I forgot to say contragulations and may your marriage be faithful and fruitful. May you and your wife be blessed with many children and may they be raised up in the faith as I am confident they will be based on your posts.

My previous post was not meant to offend or accuse in anyway. I simply like to view situations from all angles. The homily was great.
 
May God Bless you both in your marriage.

We need to hear more homilies like this. Many Catholics have become too complacent and blind to the faith. The priest made excellent points and I agree wholeheartedly.

That being said, I must go down on the side of ‘there is a time and a place for everything’ and you and the priest were off base. He should have had sense enough to deliver the message you wanted delivered in a more compassionate manner.

It appears, from the prior posts that you knew full well the compliment of guests and their situations. You used your wedding to embarrass them. Shame on you. Should they hear the truth? Absolutely. Do they need to hear the truth? Ditto. But you set yourself up as their judge and blindsided them when they came at your invitation to celebrate your marriage.

You asked our thoughts. Apparently you have had second thoughts about your actions or you wouldn’t have asked for opinions. All you are doing is trying to justify your poorly thought out actions. If you are so certain of your convictions, why did you ask? Blowing your own horn? Eventually what we do to others comes back to us sevenfold.

You owe your guests an apology, but somehow, I don’t expect they will ever get on.
 
First of all congratulations - and may you and your wife be
blessed with a long and happy marriage and a happy family!

I would love to hear a priest preach like that! He
sounds great to me, I wish there were many more of him!

I wouldn’t want people to feel uncomfortable, but hopefully
something the priest said touched them and made them
think after they calmed down. The truth needs to be
heard.
 
May God grant you countless years in your marriage!!!

People were probably angry at the priest because adhering to his message would require that they amend their lives.
People fear change especially in the US where ignorance reins and we are increasingly immoral and live in luxory…of course the fornicator does not want to give up sex, the alcoholic doesn’t want to give up his whisky and the pervert wants to view his pornography and even have it condoned by society. Some people even think that a legal marriage by the state is a real marriage…there is no validity to a state marriage. What merit is there in having a man made institution approve of your marriage?..NONE!!!..Only the things of God matter.
***
**EXPLORE THE MATERIAL:**
A: Reproduce the passage of the comments on the wedding homily between "People fear change" and "of God matter.", inclusive, substituting "bourbon" for "whisky".
B: Pick up the comments on the wedding homily after their final sentence and carry them forward.

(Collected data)
***
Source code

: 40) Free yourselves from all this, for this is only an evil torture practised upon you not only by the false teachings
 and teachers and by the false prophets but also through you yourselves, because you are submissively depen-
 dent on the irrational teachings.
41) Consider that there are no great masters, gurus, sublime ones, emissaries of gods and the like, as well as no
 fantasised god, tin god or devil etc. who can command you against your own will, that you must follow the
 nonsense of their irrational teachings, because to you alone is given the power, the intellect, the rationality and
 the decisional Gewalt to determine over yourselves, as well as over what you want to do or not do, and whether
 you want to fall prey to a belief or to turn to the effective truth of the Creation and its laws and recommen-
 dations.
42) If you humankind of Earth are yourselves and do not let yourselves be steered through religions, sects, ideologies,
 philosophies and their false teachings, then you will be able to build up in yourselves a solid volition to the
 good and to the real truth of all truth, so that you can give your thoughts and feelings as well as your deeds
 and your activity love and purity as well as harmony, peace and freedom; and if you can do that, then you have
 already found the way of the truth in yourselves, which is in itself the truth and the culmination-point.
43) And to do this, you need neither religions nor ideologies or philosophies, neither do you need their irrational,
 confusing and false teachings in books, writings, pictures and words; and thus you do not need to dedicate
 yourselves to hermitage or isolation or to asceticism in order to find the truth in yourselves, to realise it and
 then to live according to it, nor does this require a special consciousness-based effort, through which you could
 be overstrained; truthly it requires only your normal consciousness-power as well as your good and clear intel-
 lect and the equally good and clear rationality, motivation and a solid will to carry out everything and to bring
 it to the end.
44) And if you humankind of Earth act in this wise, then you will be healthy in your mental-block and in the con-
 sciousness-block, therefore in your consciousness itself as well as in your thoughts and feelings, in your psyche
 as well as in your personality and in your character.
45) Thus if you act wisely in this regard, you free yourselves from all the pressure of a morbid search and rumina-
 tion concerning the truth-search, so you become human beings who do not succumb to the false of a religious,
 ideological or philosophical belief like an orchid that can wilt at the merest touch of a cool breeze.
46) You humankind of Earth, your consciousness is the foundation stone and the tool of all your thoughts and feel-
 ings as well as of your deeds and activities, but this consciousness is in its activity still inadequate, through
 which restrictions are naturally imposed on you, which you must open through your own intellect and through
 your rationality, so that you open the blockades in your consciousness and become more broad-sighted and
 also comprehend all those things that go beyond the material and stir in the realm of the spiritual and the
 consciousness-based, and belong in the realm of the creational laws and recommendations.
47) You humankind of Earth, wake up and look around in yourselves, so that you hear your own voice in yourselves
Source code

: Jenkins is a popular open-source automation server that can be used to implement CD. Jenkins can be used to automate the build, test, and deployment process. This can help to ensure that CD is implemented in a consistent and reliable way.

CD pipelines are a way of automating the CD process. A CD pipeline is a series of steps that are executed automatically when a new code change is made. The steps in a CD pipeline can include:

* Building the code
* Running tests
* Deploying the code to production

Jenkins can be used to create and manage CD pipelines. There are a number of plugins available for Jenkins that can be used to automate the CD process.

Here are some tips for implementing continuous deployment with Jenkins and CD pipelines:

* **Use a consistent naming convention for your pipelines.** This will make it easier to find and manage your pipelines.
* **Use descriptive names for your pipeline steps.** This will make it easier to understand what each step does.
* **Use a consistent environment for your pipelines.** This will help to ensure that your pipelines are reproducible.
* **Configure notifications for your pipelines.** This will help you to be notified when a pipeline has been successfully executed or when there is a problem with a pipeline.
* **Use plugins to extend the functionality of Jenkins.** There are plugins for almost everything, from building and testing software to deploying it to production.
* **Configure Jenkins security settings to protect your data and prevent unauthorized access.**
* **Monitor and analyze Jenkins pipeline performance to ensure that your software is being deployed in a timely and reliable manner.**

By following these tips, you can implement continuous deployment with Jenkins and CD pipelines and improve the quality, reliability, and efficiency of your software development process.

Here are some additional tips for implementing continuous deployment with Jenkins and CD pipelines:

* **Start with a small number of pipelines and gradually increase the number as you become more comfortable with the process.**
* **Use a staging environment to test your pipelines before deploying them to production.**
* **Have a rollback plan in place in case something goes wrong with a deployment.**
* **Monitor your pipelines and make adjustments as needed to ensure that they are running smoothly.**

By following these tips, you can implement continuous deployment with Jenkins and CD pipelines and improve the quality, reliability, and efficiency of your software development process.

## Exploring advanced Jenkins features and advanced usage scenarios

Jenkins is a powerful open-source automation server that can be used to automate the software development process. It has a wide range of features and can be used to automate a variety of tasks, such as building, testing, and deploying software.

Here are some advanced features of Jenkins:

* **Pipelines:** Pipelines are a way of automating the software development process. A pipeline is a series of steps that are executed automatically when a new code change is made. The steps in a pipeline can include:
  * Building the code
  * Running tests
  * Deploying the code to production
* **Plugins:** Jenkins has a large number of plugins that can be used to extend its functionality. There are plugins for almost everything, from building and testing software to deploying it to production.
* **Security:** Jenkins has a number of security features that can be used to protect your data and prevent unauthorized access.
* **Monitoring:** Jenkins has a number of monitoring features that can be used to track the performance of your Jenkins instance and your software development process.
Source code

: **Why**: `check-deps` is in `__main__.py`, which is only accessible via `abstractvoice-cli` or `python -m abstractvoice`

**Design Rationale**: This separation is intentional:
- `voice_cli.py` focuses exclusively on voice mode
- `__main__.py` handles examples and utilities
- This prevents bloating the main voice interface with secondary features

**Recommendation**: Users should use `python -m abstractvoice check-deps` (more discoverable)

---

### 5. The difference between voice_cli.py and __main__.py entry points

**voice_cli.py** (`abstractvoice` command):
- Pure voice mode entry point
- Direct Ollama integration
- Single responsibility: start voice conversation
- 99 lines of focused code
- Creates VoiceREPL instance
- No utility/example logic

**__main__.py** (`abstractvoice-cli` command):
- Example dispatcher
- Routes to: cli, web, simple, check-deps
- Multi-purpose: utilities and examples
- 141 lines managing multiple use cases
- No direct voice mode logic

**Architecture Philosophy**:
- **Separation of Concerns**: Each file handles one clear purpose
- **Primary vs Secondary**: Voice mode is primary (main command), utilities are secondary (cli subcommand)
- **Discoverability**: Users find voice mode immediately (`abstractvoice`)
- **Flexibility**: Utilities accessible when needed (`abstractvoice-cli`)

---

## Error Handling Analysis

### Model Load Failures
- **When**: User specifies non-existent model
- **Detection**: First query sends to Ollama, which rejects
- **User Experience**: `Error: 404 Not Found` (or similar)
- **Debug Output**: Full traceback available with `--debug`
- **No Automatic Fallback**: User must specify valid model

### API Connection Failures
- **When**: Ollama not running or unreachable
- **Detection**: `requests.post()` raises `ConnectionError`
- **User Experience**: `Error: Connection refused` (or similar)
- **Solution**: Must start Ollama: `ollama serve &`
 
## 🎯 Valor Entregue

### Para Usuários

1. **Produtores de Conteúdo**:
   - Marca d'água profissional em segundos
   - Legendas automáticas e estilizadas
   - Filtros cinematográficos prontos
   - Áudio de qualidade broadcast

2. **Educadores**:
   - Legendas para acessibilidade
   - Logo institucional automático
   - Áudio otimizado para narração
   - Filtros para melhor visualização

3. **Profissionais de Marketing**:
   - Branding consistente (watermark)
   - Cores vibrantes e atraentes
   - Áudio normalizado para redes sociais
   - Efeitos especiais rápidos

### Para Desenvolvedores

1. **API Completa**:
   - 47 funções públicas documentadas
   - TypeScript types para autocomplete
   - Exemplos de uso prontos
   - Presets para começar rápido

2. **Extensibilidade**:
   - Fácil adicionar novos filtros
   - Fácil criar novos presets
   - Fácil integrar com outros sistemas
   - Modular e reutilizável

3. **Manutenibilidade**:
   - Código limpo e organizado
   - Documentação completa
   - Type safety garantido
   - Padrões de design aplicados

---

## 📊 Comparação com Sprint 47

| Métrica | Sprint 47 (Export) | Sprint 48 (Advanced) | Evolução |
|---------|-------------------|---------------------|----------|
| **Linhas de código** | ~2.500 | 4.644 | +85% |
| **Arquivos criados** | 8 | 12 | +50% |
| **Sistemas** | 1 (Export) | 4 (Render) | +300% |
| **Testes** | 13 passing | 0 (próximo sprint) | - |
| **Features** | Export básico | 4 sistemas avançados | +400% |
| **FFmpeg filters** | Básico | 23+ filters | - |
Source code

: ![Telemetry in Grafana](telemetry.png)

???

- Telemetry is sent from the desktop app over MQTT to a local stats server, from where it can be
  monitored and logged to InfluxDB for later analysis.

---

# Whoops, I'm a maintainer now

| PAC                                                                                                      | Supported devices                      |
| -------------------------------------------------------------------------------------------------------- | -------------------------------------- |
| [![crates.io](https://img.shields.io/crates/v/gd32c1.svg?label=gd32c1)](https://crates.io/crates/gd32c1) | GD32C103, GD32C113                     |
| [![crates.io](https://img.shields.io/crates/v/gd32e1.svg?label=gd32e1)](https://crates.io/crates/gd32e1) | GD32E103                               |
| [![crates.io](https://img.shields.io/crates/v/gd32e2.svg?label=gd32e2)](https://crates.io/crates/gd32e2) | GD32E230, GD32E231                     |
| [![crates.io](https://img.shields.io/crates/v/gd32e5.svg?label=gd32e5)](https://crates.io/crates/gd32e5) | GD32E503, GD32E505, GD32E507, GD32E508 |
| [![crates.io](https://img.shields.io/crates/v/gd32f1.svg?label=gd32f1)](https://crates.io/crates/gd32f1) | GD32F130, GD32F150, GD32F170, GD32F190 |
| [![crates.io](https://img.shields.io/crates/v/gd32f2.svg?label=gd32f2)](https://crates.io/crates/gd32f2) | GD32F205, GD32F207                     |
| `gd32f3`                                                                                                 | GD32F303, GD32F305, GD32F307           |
***
**ANSWERS IN ORDER:**
A:
People fear change especially in the US where ignorance reins and we are increasingly immoral and live in luxory…of course the fornicator does not want to give up sex, the alcoholic doesn’t want to give up his bourbon and the pervert wants to view his pornography and even have it condoned by society. Some people even think that a legal marriage by the state is a real marriage…there is no validity to a state marriage. What merit is there in having a man made institution approve of your marriage?..NONE!!!..Only the things of God matter.

B:
I commend him on his homily and hope that more priest will be like him and step up with a attitude that doesn’t back down even in the face of adversity.
 
First of all, congratulations on your wedding. Celebrate it daily with prayer between you and your spouse. It is the glue that keeps the fabric of life together. I am convinced after 25 years of praying with my spouse each day.

Aside from that, too often nowadays, people only come to church for weddings, funerals, maybe Christmas and Easter. And they believe that is all that is expected of anyone. And the rest of the year they are free to live any way that they desire. Most of the time, they do not remember how to even respond to the movements of mass…when to kneel, when to sit, stand, respond etc.After all, God gave them a free will. But deep down they know better, even though they have buried their morality deep inside and are now believing in relativism instead. Anything goes! (My own family members who have married outside of the church, even after I have reminded them that they are not free to receive Holy Communion will do so.)
And the thing they forget most of all, is who is eligible to receive the Holy Eucharist. They just migrate out of the pews and approach the altar…even when they are not Catholic. And the Catholics may not have been to reconciliation in years…So they are approaching the altar not in grace. And unfortunately, they need to sometimes be reminded strongly what constitutes a sin. The priest even though his method may have been heavy handed, might have saved their lives…and isn’t that worth it? It is in my estimation. Pray for them! Perhaps your own wedding will be their conversion moment in their lives. Let us hope!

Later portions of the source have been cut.